7. PoC Recommendations
| Phases | Work | Indicators |
|---|---|---|
| Sample Preparation | Select 50-100 real scans to cover clear/fuzzy/form/long documents | Sample representativeness |
| baseline comparison | contrast PaddleOCR, traditional OCR, DeepSeek-OCR, manual annotation | character accuracy, structure fidelity |
| Multi-page Test | Multi-page parsing after PDF to Picture | Page Order, Chapter, Table Loss Rate |
| Cost Evaluation | Transformers/vLLM/SGLang Three-Route Test | Single Page Time-consuming, Display and Storage, Concurrency |
| Business Closed Loop | RAG or Field Extraction | Search Hit Rate, Field Accuracy |
8. Risks and Considerations
-The README dependency version is relatively new, such as Python 3.12, CUDA 12.9, torch 2.10, etc. The customer environment should be checked in advance.
-'trust_remote_code = True' is a sensitive point for enterprise security review and requires source code audit or isolation environment.
-Document OCR results still need to be manually sampled and accepted, and the model output cannot be directly used as the legal/financial final result.
-PDF to image DPI, cropping, page orientation will significantly affect the effect.
-Multi-page output is very long, and subsequent LLM/retrieval links need to handle chunk, page number, and reference positioning.
9. My Pre-Sales Judgment
Unlimited-OCR is very suitable as a "enterprise document intelligence" front-end capability, rather than selling OCR alone.

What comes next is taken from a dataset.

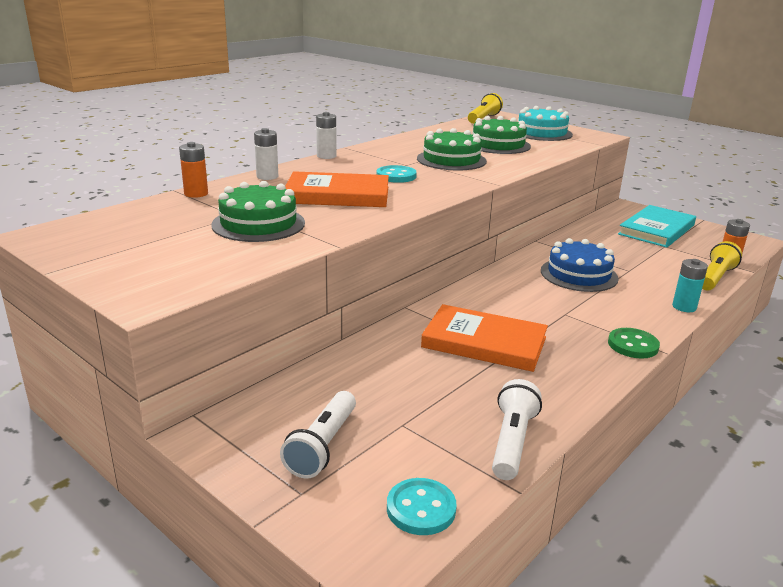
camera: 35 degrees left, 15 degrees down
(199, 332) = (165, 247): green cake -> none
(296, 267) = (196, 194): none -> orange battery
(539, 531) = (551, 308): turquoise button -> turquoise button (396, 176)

The best program narrative is:
扫描 PDF / 图片 -> Unlimited-OCR 长文档解析 -> 结构化清洗 -> RAG / 审核 / 字段抽取 / 检索
If the customer has a large number of scanned documents, files, contracts and reports, this project is worth PoC. If the customer only wants ordinary invoice/ID card/simple form OCR, traditional OCR or mature commercial OCR may be more economical.
10. REFERENCE
-GitHub:baidu/Unlimited-OCR
-Hugging Face:baidu/Unlimited-OCR
-arXiv:Unlimited OCR Works
-vLLM Recipe:recipes.vllm.ai/baidu/Unlimited-OCR
-Illustration:Unlimited-OCR.png
-Demo animation:long-horizon-ocr.gif
Information verification date: 2026-06-30. GitHub API anonymous access triggers stream limiting, this note does not write real-time stars/forks.